L'île déchirée

A Chypre, on retrouve le corps d'un marchand d'art dans les ruines de la zone de démarcation qui divise le sud et le nord de l'île. Eleni, la soeur de la victime, revient sur sa terre natale et se bat pour connaître la vérité. Entre Chypre et Paris, elle découvre aux côtés de l'inspecteur Michaelides une part insoupçonnée de la vie de son frère et plonge dans l’histoire tourmentée de son pays.

Fiche

Année
2019

Extrait

Extrait de L’île déchirée, Aude Lafait, éditions du Lamantin, p. 58-59.
Le père de Michaelides avait pesté, s’était lamenté, «tu ne pourras rien obtenir» lui avait-on dit. Mais une nuit de cet automne 1974, il avait osé. Il s’était rendu près de ce qui devait plus tard devenir le checkpoint de Ledra Palace en plein centre-ville de Nicosie et avait abordé un Casque bleu de l’ONU. «C’est impossible, docteur» lui avait-on rétorqué. Il était revenu le lendemain, le surlendemain puis la semaine suivante, la semaine d’après et pendant des jours tous les soirs, il avait parlé au même type.

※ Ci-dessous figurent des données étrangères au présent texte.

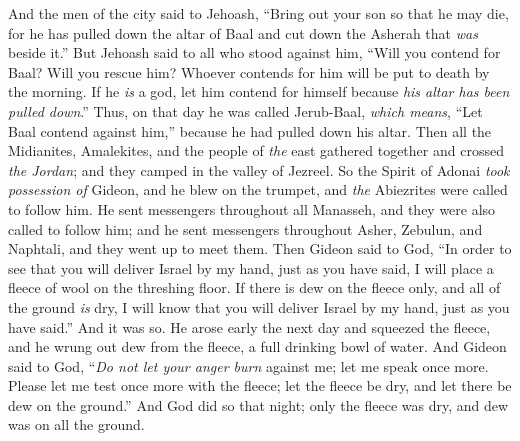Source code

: \begin{biblechapter}
\verse And the men of the city said to Jehoash, “Bring out your son so that he may die, for he has pulled down the altar of Baal and cut down the Asherah that \textit{was} beside it.”
\verse But Jehoash said to all who stood against him, “Will you contend for Baal? Will you rescue him? Whoever contends for him will be put to death by the morning. If he \textit{is} a god, let him contend for himself because \textit{his altar has been pulled down}.”
\verse Thus, on that day he was called Jerub-Baal, \textit{which means}, “Let Baal contend against him,” because he had pulled down his altar.
\verse Then all the Midianites, Amalekites, and the people of \textit{the} east gathered together and crossed \textit{the Jordan}; and they camped in the valley of Jezreel.
\verse So the Spirit of Adonai \textit{took possession of} Gideon, and he blew on the trumpet, and \textit{the} Abiezrites were called to follow him.
\verse He sent messengers throughout all Manasseh, and they were also called to follow him; and he sent messengers throughout Asher, Zebulun, and Naphtali, and they went up to meet them.
 Then Gideon said to God, “In order to see that you will deliver Israel by my hand, just as you have said,
\verse I will place a fleece of wool on the threshing floor. If there is dew on the fleece only, and all of the ground \textit{is} dry, I will know that you will deliver Israel by my hand, just as you have said.”
\verse And it was so. He arose early the next day and squeezed the fleece, and he wrung out dew from the fleece, a full drinking bowl of water.
\verse And Gideon said to God, “\textit{Do not let your anger burn} against me; let me speak once more. Please let me test once more with the fleece; let the fleece be dry, and let there be dew on the ground.”
\verse And God did so that night; only the fleece was dry, and dew was on all the ground.
\end{biblechapter}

Au bout du compte et de manière inattendue, il avait obtenu une autorisation spéciale.
Le premier soir, ses mains tremblaient, il transpirait malgré la fraîcheur de l’air. Le Casque bleu avait glissé son papier signé dans la poche intérieure de sa veste, ils avaient fumé une cigarette offerte par le médecin et le militaire lui avait bandé les yeux. «Tu traverseras aveugle la Green Line dans ma voiture, on fera la route, je te déposerai chez ton patient, tu feras ce que tu as à faire et nous repartirons. Tu ne me diras rien, je ne demanderai rien». Le médecin arrivait après l’obscurité, on lui nouait un tissu qui sentait l’essence de térébenthine autour des yeux et on le guidait vers le siège du pick-up. Il entendait les bruits de la nuit, le trafic qui peu à peu se réduisait, les insectes, l’eau qu’on puisait à la source, la cavalcade des bêtes sur les chemins caillouteux et enfin le silence lorsque le moteur coupé, on lui ôtait son bandeau devant une maison basse, mal entretenue et d’où en sortait un de ses patients, souvent âgé, qu’il n’avait plus vu depuis des mois.
L’émotion le prenait chaque fois et lui tordait les boyaux. Ils se serraient longuement les mains sous le regard du Casque bleu. Une fois dans la cuisine au sol irrégulier, baignée dans une lumière blafarde, ils s’échangeaient des nouvelles, les plus urgentes, les plus tristes en premier, puis après l’auscultation, les médicaments et les soins, ils parlaient de la joie d’être en vie, des enfants qui continuaient de courir sur le parvis de l’église, des plantations de pomme de terre, de la solidarité qui s’était mise en place entre les villageois malgré l’angoisse ambiante.
Cela avait duré quatre mois, au même endroit tous les jeudis soir et, du jour au lendemain, l’équipe du Casque bleu avait été remplacée, les nouveaux l’avaient regardé de travers lorsqu’il s’était pointé le jeudi suivant avec son autorisation au papier défraîchi. Il s’était senti profondément humilié lorsqu’on lui avait ri au nez.
C’était fini.
Il n’avait pu prévenir personne. Peut-être ses patients le croiraient-ils mort, exécuté sur un chemin de campagne? Après ça, se souvient Michaelides, son père était devenu maussade, moins intéressé par son travail, comme s’il avait définitivement perdu confiance en l’être humain.